== Segment start ==

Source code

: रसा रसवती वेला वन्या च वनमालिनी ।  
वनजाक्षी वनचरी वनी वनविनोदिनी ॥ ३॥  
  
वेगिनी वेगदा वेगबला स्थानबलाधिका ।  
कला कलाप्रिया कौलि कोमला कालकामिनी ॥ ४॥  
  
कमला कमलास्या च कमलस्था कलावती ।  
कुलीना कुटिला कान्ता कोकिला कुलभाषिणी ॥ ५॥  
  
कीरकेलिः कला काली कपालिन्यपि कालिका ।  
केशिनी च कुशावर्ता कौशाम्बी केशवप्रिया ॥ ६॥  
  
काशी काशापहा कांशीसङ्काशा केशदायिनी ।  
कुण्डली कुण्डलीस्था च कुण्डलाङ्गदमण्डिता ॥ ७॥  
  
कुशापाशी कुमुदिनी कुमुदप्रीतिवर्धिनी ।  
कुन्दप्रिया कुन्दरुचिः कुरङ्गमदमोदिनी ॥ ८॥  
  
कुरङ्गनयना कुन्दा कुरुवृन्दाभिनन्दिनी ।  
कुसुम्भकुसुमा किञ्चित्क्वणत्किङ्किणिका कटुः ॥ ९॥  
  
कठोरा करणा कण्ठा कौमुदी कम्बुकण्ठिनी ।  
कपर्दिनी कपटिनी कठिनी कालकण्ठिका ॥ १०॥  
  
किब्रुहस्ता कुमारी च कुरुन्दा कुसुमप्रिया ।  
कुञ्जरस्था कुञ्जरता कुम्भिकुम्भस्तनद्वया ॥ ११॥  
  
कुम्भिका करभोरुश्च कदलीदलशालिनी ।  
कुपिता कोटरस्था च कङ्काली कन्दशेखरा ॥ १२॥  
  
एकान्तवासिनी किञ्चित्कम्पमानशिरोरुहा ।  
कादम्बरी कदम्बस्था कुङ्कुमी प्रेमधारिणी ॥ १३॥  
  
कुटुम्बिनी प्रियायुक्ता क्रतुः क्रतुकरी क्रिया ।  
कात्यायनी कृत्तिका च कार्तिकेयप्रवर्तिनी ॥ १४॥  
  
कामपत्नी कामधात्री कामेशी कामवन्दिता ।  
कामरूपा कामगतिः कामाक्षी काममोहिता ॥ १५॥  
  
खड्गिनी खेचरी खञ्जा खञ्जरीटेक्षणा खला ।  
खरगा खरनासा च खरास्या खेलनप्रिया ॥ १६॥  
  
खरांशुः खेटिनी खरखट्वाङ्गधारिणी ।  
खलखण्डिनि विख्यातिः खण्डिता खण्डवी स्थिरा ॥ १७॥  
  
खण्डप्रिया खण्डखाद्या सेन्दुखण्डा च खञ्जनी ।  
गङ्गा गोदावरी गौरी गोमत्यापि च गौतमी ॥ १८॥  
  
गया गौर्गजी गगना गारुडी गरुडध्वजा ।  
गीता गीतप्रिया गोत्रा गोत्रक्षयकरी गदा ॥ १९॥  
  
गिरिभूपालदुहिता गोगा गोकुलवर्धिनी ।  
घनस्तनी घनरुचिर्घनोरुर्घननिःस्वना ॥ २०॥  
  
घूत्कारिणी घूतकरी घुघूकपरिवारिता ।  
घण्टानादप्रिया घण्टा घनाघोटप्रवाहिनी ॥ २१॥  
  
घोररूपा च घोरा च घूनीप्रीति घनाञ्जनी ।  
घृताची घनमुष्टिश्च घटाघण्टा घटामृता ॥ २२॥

== Segment end ==

» ACTIVITY: Rewrite every line of the records above as a numbered list, skipping the blank lines.

» EXERCISE RESULT:
1. Source code
2. : रसा रसवती वेला वन्या च वनमालिनी ।  
3. वनजाक्षी वनचरी वनी वनविनोदिनी ॥ ३॥  
4. वेगिनी वेगदा वेगबला स्थानबलाधिका ।  
5. कला कलाप्रिया कौलि कोमला कालकामिनी ॥ ४॥  
6. कमला कमलास्या च कमलस्था कलावती ।  
7. कुलीना कुटिला कान्ता कोकिला कुलभाषिणी ॥ ५॥  
8. कीरकेलिः कला काली कपालिन्यपि कालिका ।  
9. केशिनी च कुशावर्ता कौशाम्बी केशवप्रिया ॥ ६॥  
10. काशी काशापहा कांशीसङ्काशा केशदायिनी ।  
11. कुण्डली कुण्डलीस्था च कुण्डलाङ्गदमण्डिता ॥ ७॥  
12. कुशापाशी कुमुदिनी कुमुदप्रीतिवर्धिनी ।  
13. कुन्दप्रिया कुन्दरुचिः कुरङ्गमदमोदिनी ॥ ८॥  
14. कुरङ्गनयना कुन्दा कुरुवृन्दाभिनन्दिनी ।  
15. कुसुम्भकुसुमा किञ्चित्क्वणत्किङ्किणिका कटुः ॥ ९॥  
16. कठोरा करणा कण्ठा कौमुदी कम्बुकण्ठिनी ।  
17. कपर्दिनी कपटिनी कठिनी कालकण्ठिका ॥ १०॥  
18. किब्रुहस्ता कुमारी च कुरुन्दा कुसुमप्रिया ।  
19. कुञ्जरस्था कुञ्जरता कुम्भिकुम्भस्तनद्वया ॥ ११॥  
20. कुम्भिका करभोरुश्च कदलीदलशालिनी ।  
21. कुपिता कोटरस्था च कङ्काली कन्दशेखरा ॥ १२॥  
22. एकान्तवासिनी किञ्चित्कम्पमानशिरोरुहा ।  
23. कादम्बरी कदम्बस्था कुङ्कुमी प्रेमधारिणी ॥ १३॥  
24. कुटुम्बिनी प्रियायुक्ता क्रतुः क्रतुकरी क्रिया ।  
25. कात्यायनी कृत्तिका च कार्तिकेयप्रवर्तिनी ॥ १४॥  
26. कामपत्नी कामधात्री कामेशी कामवन्दिता ।  
27. कामरूपा कामगतिः कामाक्षी काममोहिता ॥ १५॥  
28. खड्गिनी खेचरी खञ्जा खञ्जरीटेक्षणा खला ।  
29. खरगा खरनासा च खरास्या खेलनप्रिया ॥ १६॥  
30. खरांशुः खेटिनी खरखट्वाङ्गधारिणी ।  
31. खलखण्डिनि विख्यातिः खण्डिता खण्डवी स्थिरा ॥ १७॥  
32. खण्डप्रिया खण्डखाद्या सेन्दुखण्डा च खञ्जनी ।  
33. गङ्गा गोदावरी गौरी गोमत्यापि च गौतमी ॥ १८॥  
34. गया गौर्गजी गगना गारुडी गरुडध्वजा ।  
35. गीता गीतप्रिया गोत्रा गोत्रक्षयकरी गदा ॥ १९॥  
36. गिरिभूपालदुहिता गोगा गोकुलवर्धिनी ।  
37. घनस्तनी घनरुचिर्घनोरुर्घननिःस्वना ॥ २०॥  
38. घूत्कारिणी घूतकरी घुघूकपरिवारिता ।  
39. घण्टानादप्रिया घण्टा घनाघोटप्रवाहिनी ॥ २१॥  
40. घोररूपा च घोरा च घूनीप्रीति घनाञ्जनी ।  
41. घृताची घनमुष्टिश्च घटाघण्टा घटामृता ॥ २२॥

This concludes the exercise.